Source: In an episode on education of the philosophical documentary The advantage of the doubt, which I displayed here (search for "documentary") for pedagogical consultation; Veerle Jochems (an interviewee who chose to home-school her children) stated the following (starting from 4:09 in the video):

I also like to call my pedagogy the pedagogy of Socrates. Because Socrates himself also walked with his students in the garden, while he was treating philosophical questions. And that was indeed also his method: question ... answer; but while walking.

I assume a few things are mingled together in confusion here.

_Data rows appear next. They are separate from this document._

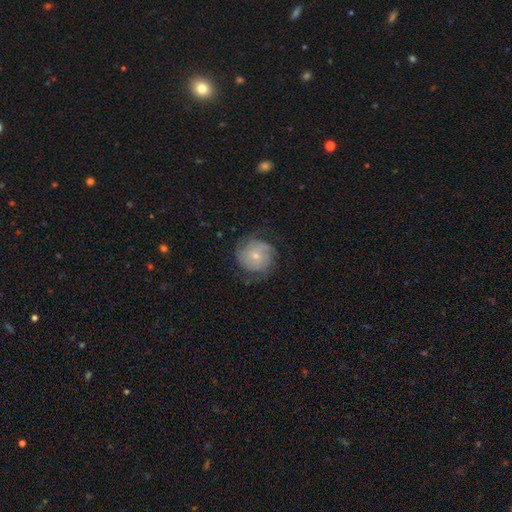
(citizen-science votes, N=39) A featured or disk galaxy (69%) with no bar (65%), 2 (52%) tight (57%) spiral arms (88%) and a small central bulge (85%). Merging: none (67%).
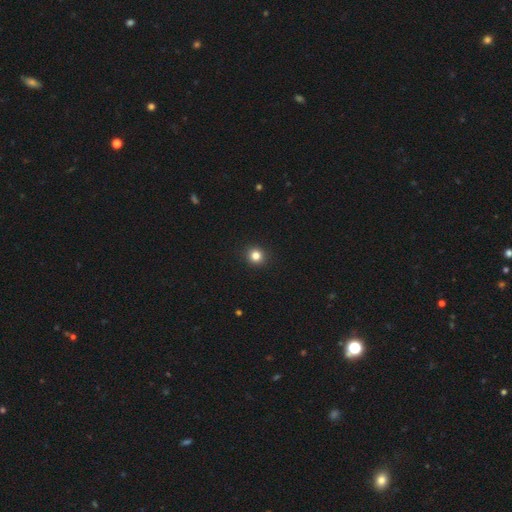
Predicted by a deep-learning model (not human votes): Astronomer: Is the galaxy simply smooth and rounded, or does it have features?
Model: smooth — 83%.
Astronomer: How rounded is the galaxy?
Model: round — 90%.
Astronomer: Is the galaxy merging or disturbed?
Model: none — 93%.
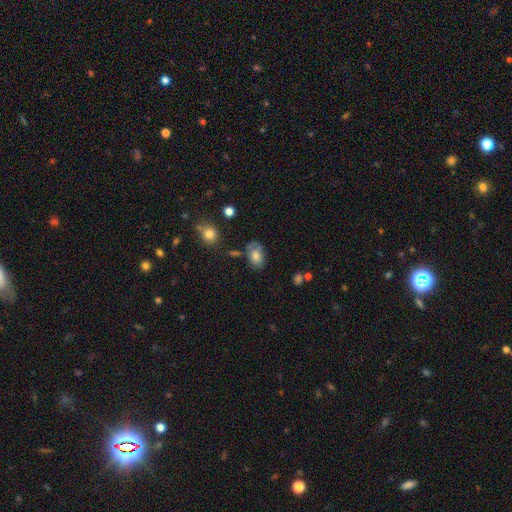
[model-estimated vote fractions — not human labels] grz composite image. It shows a smooth galaxy with no disk features (71%) that is in between round and cigar-shaped (83%). Merging: none (53%).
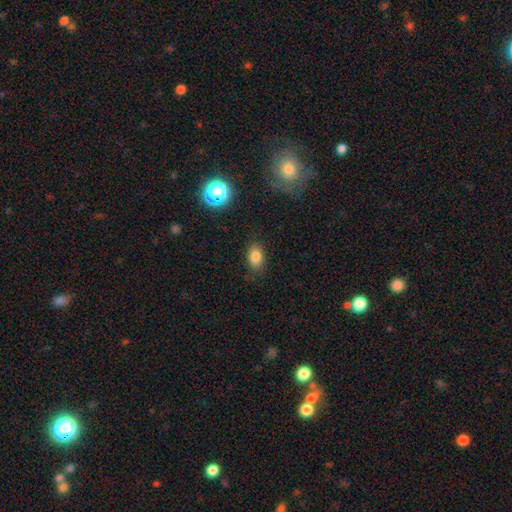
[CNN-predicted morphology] This appears to be a smooth galaxy with no disk features (81%) that is in between round and cigar-shaped (84%). Merging: none (85%).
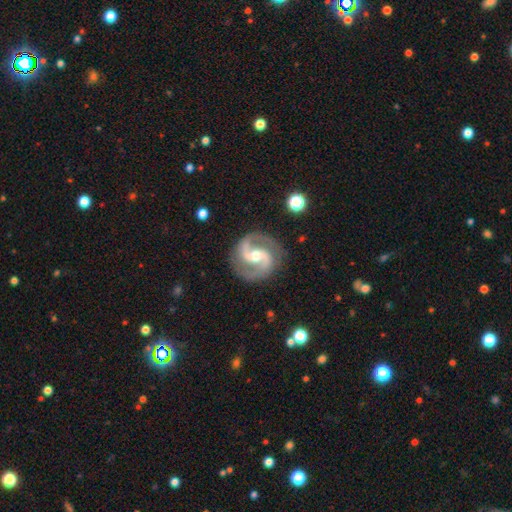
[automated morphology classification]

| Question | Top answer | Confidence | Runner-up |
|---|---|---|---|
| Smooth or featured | featured or disk | 92% | star or artifact (4%) |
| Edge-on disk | no | 98% | yes (2%) |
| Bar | weak | 41% | strong (33%) |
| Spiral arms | yes | 98% | no (2%) |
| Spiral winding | medium | 63% | tight (23%) |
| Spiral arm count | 2 | 94% | can't tell (2%) |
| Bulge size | moderate | 66% | small (29%) |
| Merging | none | 86% | minor disturbance (10%) |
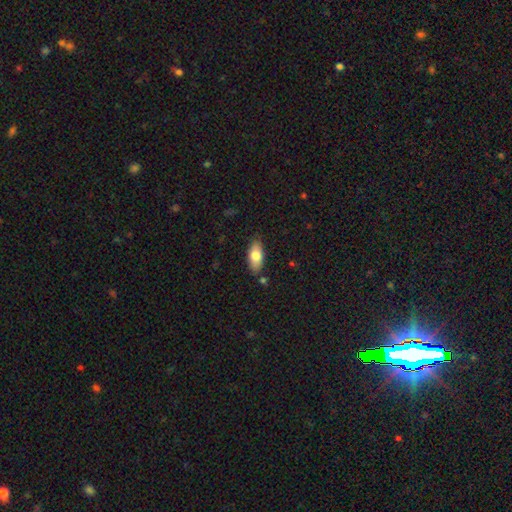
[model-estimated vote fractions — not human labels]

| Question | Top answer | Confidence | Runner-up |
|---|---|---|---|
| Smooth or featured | smooth | 77% | featured or disk (16%) |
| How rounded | in between | 87% | cigar-shaped (10%) |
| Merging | none | 82% | minor disturbance (12%) |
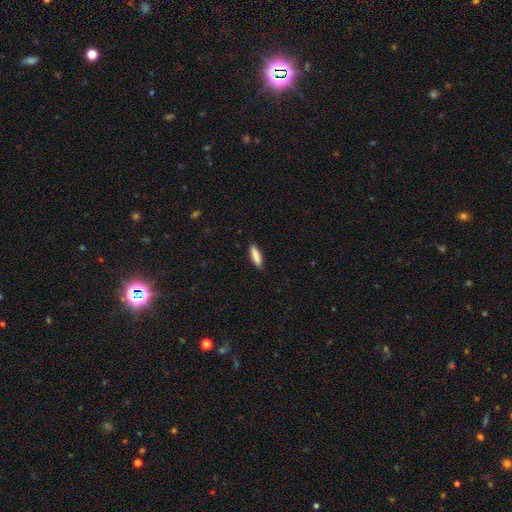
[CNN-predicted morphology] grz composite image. It shows a smooth galaxy with no disk features (87%) that is cigar-shaped (59%). Merging: none (85%).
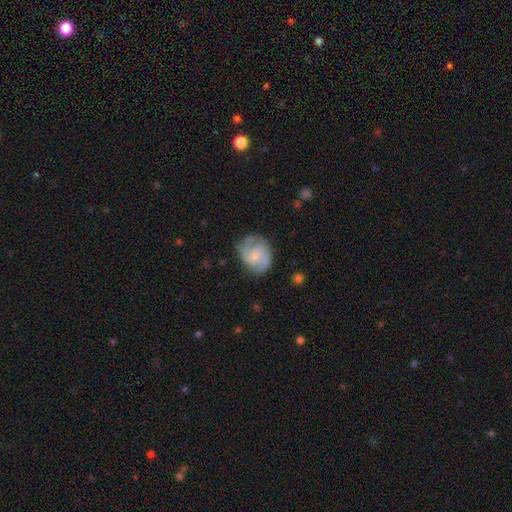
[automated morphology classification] Smooth or featured? featured or disk (74%)
Edge-on disk? no (98%)
Bar? no (60%)
Spiral arms? yes (94%)
Spiral winding? medium (50%)
Spiral arm count? 2 (76%)
Bulge size? small (56%)
Merging? none (73%)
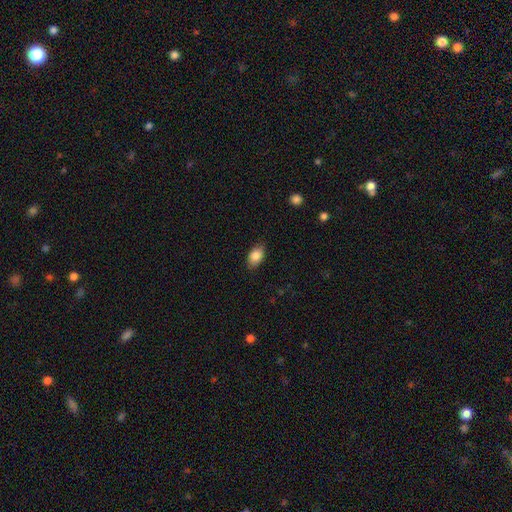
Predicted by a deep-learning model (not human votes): Overall: smooth (86%). How rounded: in between (88%). Merging: none (82%).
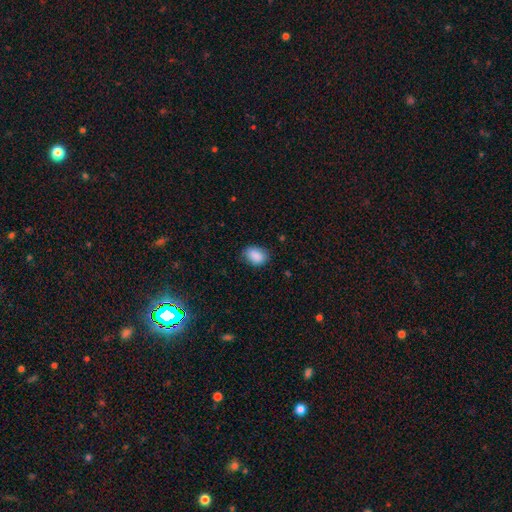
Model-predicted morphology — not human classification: Smooth or featured? Predicted: smooth (p=0.89). How rounded? Predicted: in between (p=0.73). Merging? Predicted: none (p=0.77).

  • The speaker certainly seems to be referring to the Socratic method. And it has been written Socrates obviously asked a lot of questions, e.g. on the public market.

However, I know of no passages where Socrates was walking in a garden (neither alone, nor with his students). Do you?

Perhaps the speaker was mixing up some historical aspects of other philosophers, like e.g.

  • The Garden (κῆπος), a school founded by Epicurus.

    In Athens, he purchased the property that became known as the “Garden” (later used as a name for his school itself). (source: plato.stanford.edu)

  • The peripatetic school, which is related to Aristotle.

    Those affiliated with Aristotle's school later came to be called Peripatetics, probably because of the existence of an ambulatory (peripatos) on the school's property adjacent to the exercise ground. (source: plato.stanford.edu)

    After Aristotle's death, a legend arose that he was a "peripatetic" lecturer – that he walked about as he taught – and the designation Peripatetikos came to replace the original Peripatos. (source: en.wikipedia.org)

Edit: Below, I add a reference (translated from Dutch) to a list of classical literature about Socrates from a course by Koenraad Verrycken called Historical oversight of philosophy. Antiquity and Middle ages, which was last updated in 2004:

Socrates himself hasn't written anything. To form us an idea of his philosophy we are designated to:

The difficulty to build a coherent and reliable image of the philosophy of Socrates out of these diversified information of these sources, is called the Socratic Problem.

  • In the Symposium, there is certainly no reference to any garden related to Socrates. Perhaps the confusion could be due to a dialogue from the perspective of Apollodorus of Phaleron:

"Why, then," Glaucon said, "don't you tell me? The way to town, in any case, is as suitable for speaking, while we walk, as for listening." So as we walked, we talked together about these things; and so, just as I said at the start, I am not unprepared.


This may arise from an erroneous parable:

One day Socrates walked with his disciples into the garden of Pericles, and they spoke of the arts and their divine excellence.

This is in a text by Frederic Adolphus Krummacher from the 19th century.

Another possible origin is in the Phaedrus:

Phaedrus has been spending the morning with Lysias, the celebrated rhetorician, and is going to refresh himself by taking a walk outside the wall, when he is met by Socrates, who professes that he will not leave him until he has delivered up the speech with which Lysias has regaled him, and which he is carrying about in his mind, or more probably in a book hidden under his cloak, and is intending to study as he walks. The imputation is not denied, and the two agree to direct their steps out of the public way along the stream of the Ilissus towards a plane-tree which is seen in the distance. There, lying down amidst pleasant sounds and scents, they will read the speech of Lysias.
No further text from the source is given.